> _Tugas 1_:
Ketik ulang bagian teks tentang jam sekolah mulai dari "Pertanyaan itu menggelitik" sampai dengan "Namun, benarkah demikian?" tanpa mengubah satu huruf pun.
> _Tugas 2_:
Jawablah pertanyaan berikut berdasarkan teks tentang jam sekolah.
(a) Sekolah apa yang pertama kali melaksanakan kebijakan masuk sekolah pukul 05.00 Wita?
(b) Pukul berapa pembelajaran SMA di Finlandia dimulai dan berakhir?
(c) Dari pukul berapa sampai pukul berapa jam belajar siswa yang dianggap terlalu lama di sekolah?
> _Tugas 3_:
Rangkumlah teks tentang jam sekolah dalam dua kalimat.

JAM sekolah sudah lama, tapi IQ rata-rata masih 78,4. Apa yang salah dengan sistem pendidikan kita?
Pertanyaan itu menggelitik jika disandingkan dengan kebijakan Guberbur NTT, Viktor Bungtilu Laiskodat. Beliau membuat gebrakan baru di bidang pendidikan dengan kebijakan sekolah masuk pukul 05.00 Wita. Dalih “masuk sekolah 05.00 Wita untuk melatih etos kerja dan kedisiplinan.” Sekolah pertama yang melaksanakan kebijakan tersebut adalah SMAN 6 Kupang. Beliau berdalih kebijakan tersebut dibuat untuk melatih etos kerja dan kedisiplinan siswa. Namun, benarkah demikian?
Jam belajar di Indonesia memang sering kali mendapat sorotan. Kebijakan siswa masuk pukul 07.00 hingga pukul 15.30 dianggap terlalu lama di sekolah. Pembelajaran tidak lagi kondusif ketika pembelajaran terlalu lama. Belum lagi di saat anak-anak lelah belajar di sekolah, masih banyak tugas di rumah.
Beberapa negara yang tingkat pendidikannya bagus menerapkan jam masuk sekolah berbeda. Finlandia, negara dengan tingkat kebahagiaan nomor satu di dunia menerapkan pembelajaran di SMA mulai pukul 09.00 sampai pukul 14.45. Australia menerapkan pembelajaran mulai pukul 08.30 sampai pukul 15.00. Swedia menerapkan pembelajaran mulai pukul 08.30 sampai pukul 15.00. Sedangkan Jepang menerapkan pembelajaran mulai pukul 08.00 hingga pukul 15.00 – 16.00.
Berbagai negara tersebut mungkin tidak selalu bisa diterapkan di negara kita. Beberapa pihak menyampaikan bahwa masing-masing negara memiliki kebijakan yang berbeda terkait jam masuk sekolah. Hal tersebut sesuai lingkungan dan kebutuhan siswanya.
Namun di sisi lain, dilema kurangnya kontrol anak di luar sekolah juga menjadi masalah di sekitar kita. Anak dianggap aman berlama-lama di sekolah dibanding berkeliaran di luar sekolah. Hal itu tidak sepenuhnya salah. Pada kenyataannya memang lingkungan di luar sekolah tidak membentuk masyarakat menjadi pembelajar yang baik.

> _Catatan Hasil Ekstraksi_:
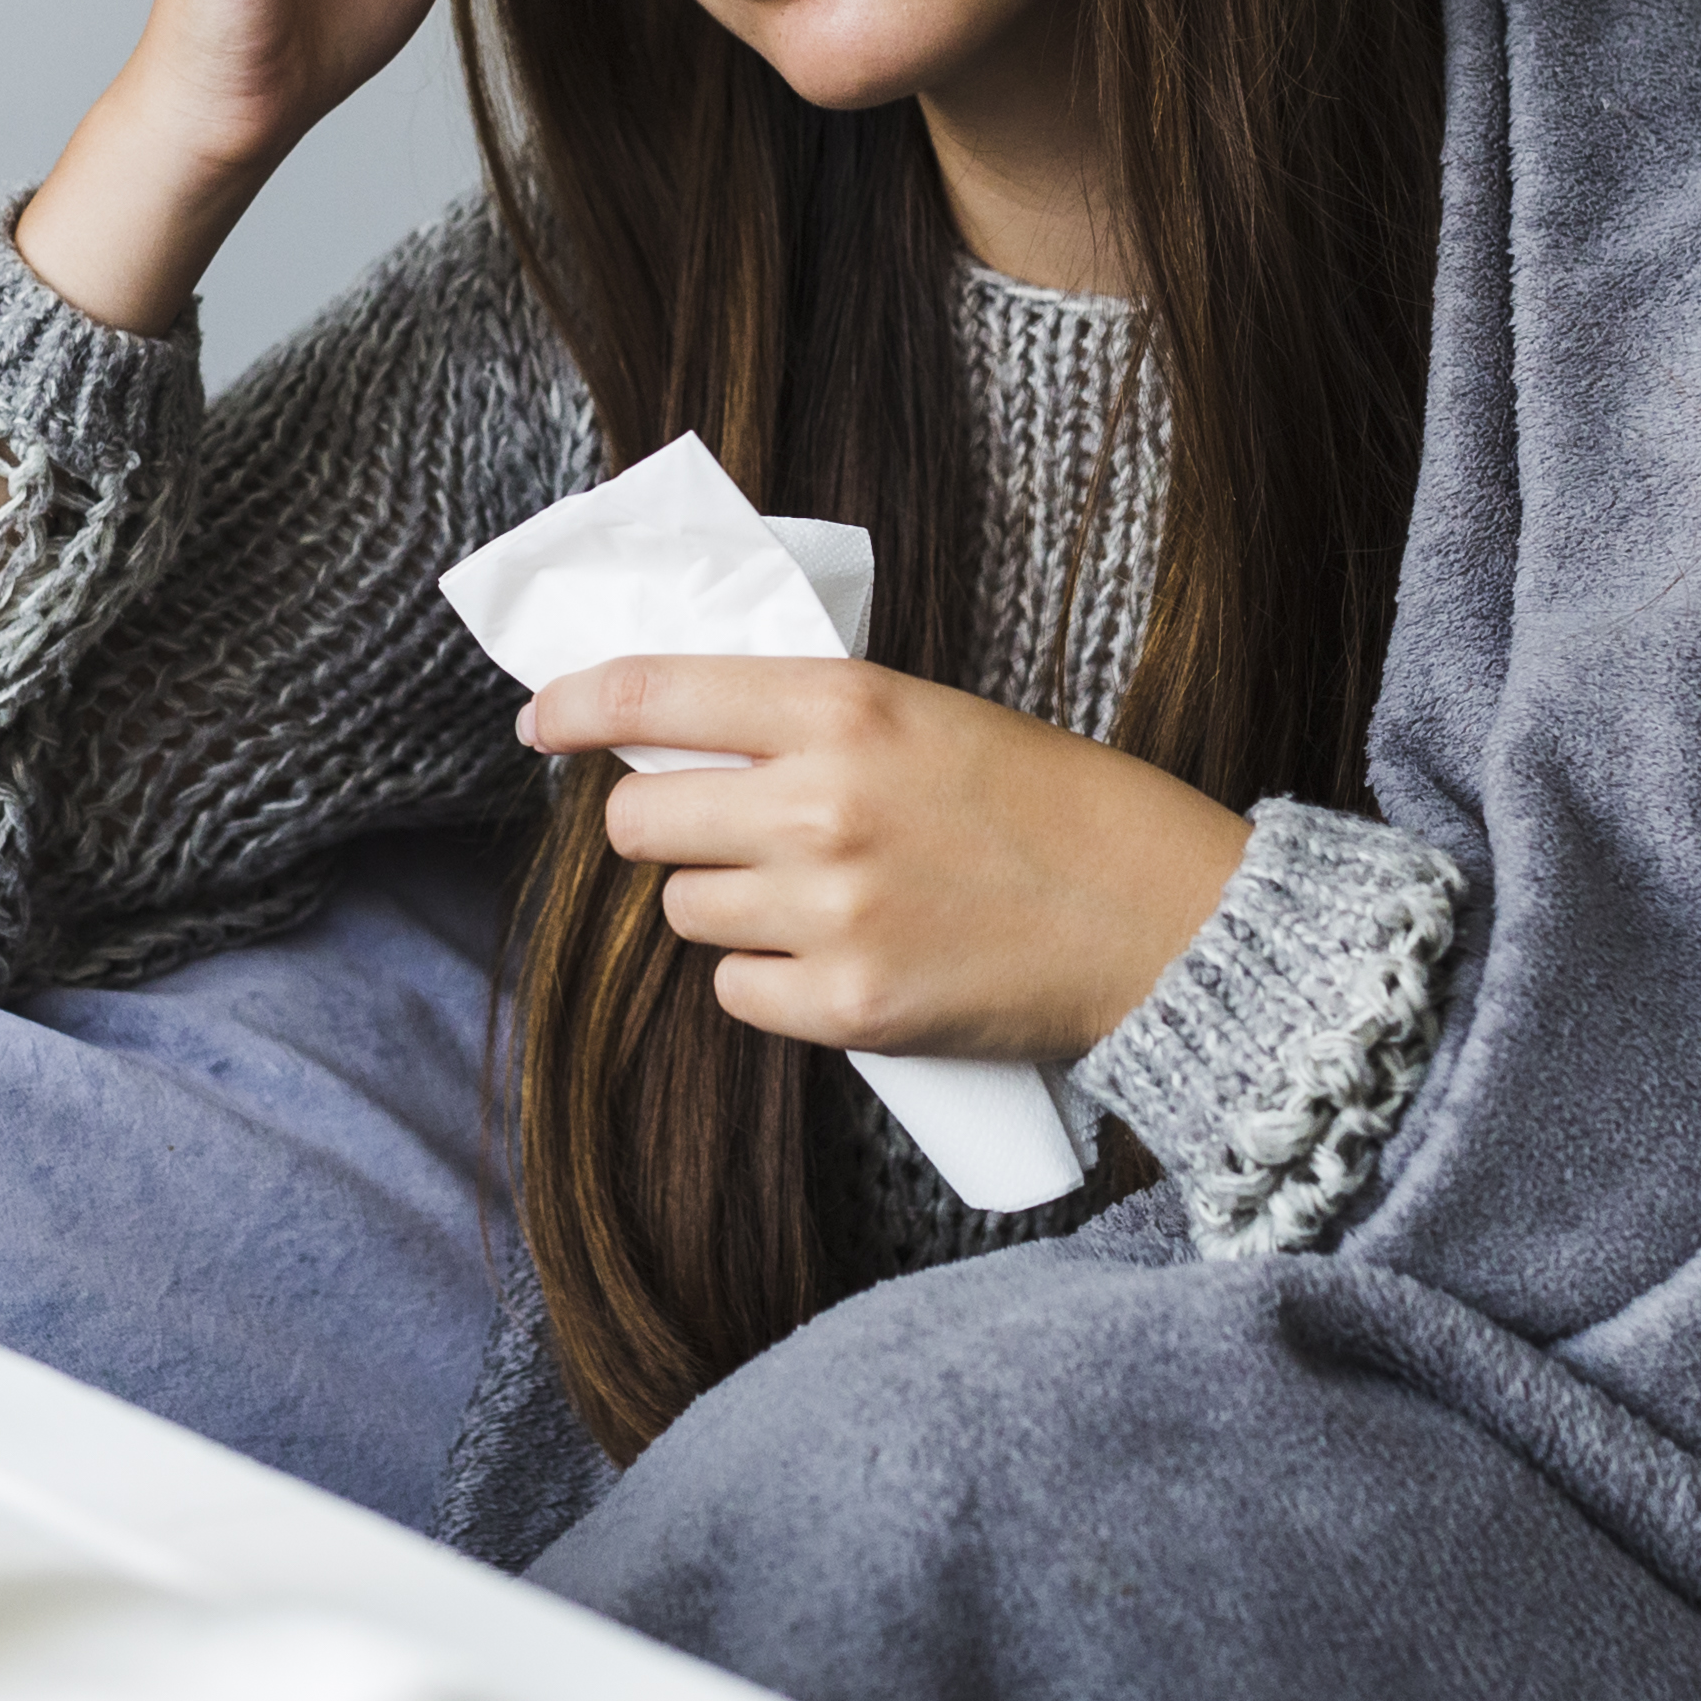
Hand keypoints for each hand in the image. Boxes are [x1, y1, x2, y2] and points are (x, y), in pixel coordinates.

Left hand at [521, 657, 1253, 1065]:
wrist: (1159, 923)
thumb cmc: (1053, 809)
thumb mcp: (928, 717)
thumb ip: (809, 723)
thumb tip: (679, 740)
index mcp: (844, 708)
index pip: (654, 692)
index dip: (575, 705)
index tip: (541, 720)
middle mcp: (821, 806)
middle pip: (642, 821)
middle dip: (667, 824)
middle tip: (727, 829)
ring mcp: (828, 914)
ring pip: (686, 909)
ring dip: (729, 903)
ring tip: (824, 896)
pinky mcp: (845, 1007)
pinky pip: (735, 991)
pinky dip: (771, 980)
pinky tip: (842, 957)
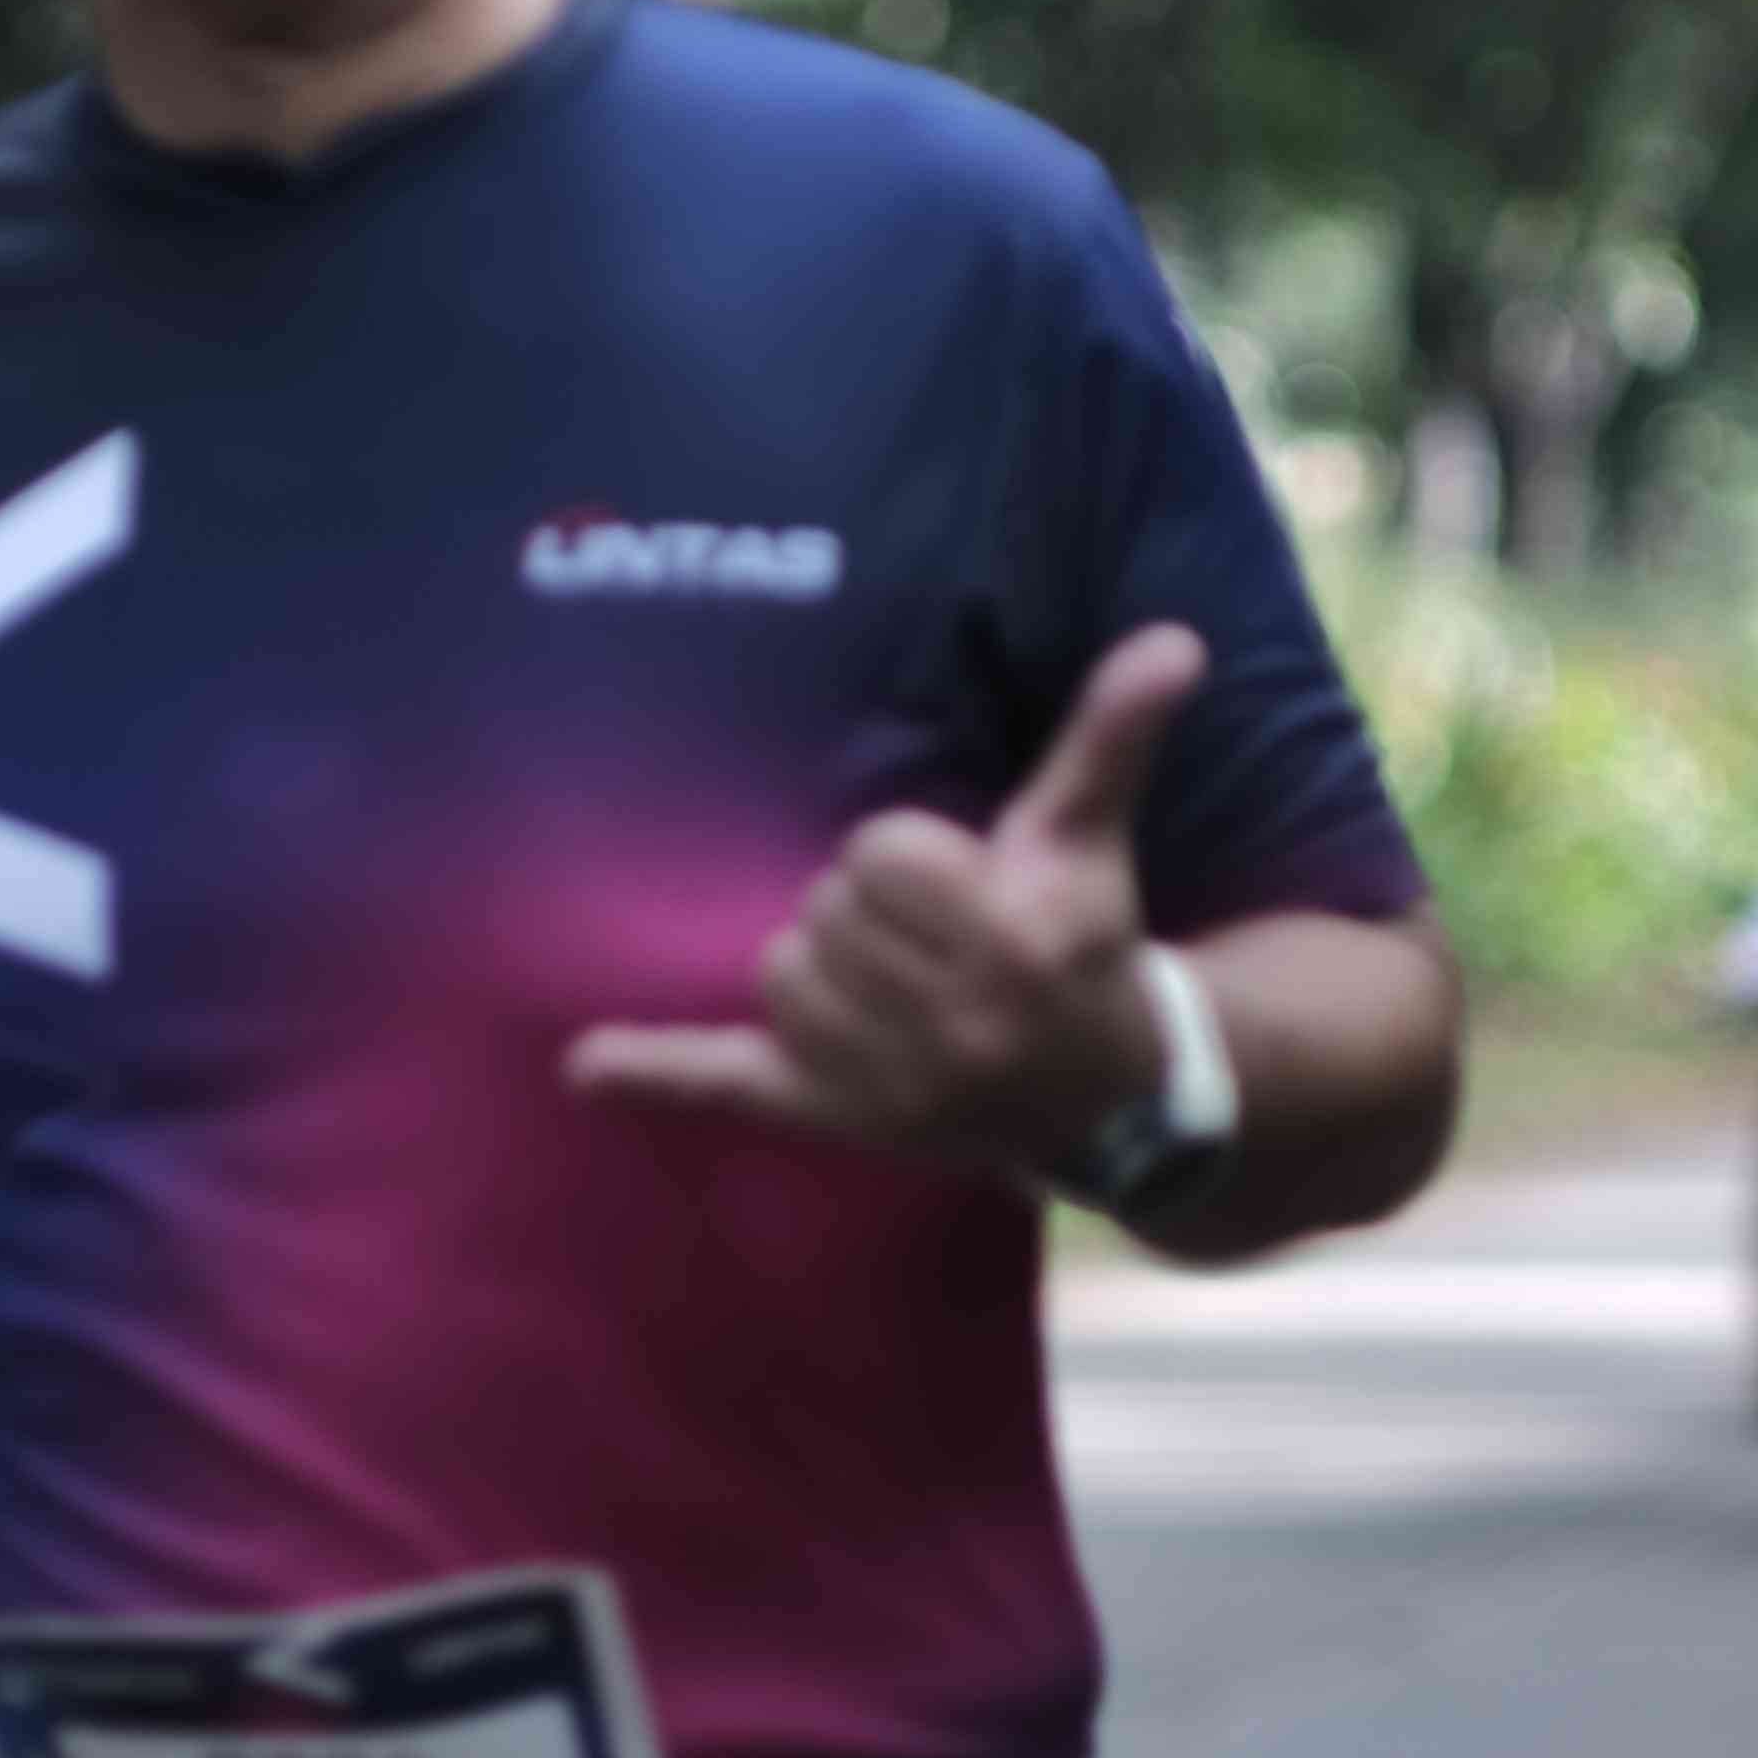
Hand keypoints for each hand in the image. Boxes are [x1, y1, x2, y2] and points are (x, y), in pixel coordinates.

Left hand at [563, 627, 1210, 1172]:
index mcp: (1006, 945)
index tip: (965, 892)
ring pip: (781, 973)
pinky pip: (728, 1084)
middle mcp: (947, 1027)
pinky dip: (654, 1073)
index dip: (914, 860)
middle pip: (825, 913)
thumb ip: (1113, 735)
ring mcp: (883, 1084)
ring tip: (893, 988)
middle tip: (932, 948)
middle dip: (870, 917)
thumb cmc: (1083, 943)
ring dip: (822, 968)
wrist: (1105, 1097)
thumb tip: (1173, 640)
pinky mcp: (834, 1117)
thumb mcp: (1090, 838)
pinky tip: (583, 1066)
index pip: (879, 853)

> _Ruang Jawaban 1_:
Pertanyaan itu menggelitik jika disandingkan dengan kebijakan Guberbur NTT, Viktor Bungtilu Laiskodat. Beliau membuat gebrakan baru di bidang pendidikan dengan kebijakan sekolah masuk pukul 05.00 Wita. Dalih “masuk sekolah 05.00 Wita untuk melatih etos kerja dan kedisiplinan.” Sekolah pertama yang melaksanakan kebijakan tersebut adalah SMAN 6 Kupang. Beliau berdalih kebijakan tersebut dibuat untuk melatih etos kerja dan kedisiplinan siswa. Namun, benarkah demikian?

> _Ruang Jawaban 2_:
(a) SMAN 6 Kupang.
(b) Mulai pukul 09.00 sampai pukul 14.45.
(c) Dari pukul 07.00 hingga pukul 15.30.

> _Ruang Jawaban 3_:
Kebijakan Viktor Bungtilu Laiskodat di NTT agar sekolah masuk pukul 05.00 Wita dengan dalih melatih etos kerja dan kedisiplinan dipertanyakan, sementara jam belajar pukul 07.00 hingga 15.30 saja sudah dianggap terlalu lama, dan negara seperti Finlandia, Australia, Swedia, serta Jepang menerapkan jam sekolah yang berbeda. Meski kebijakan negara lain belum tentu bisa diterapkan di negara kita, kurangnya kontrol atas anak di luar sekolah membuat anak dianggap lebih aman berlama-lama di sekolah.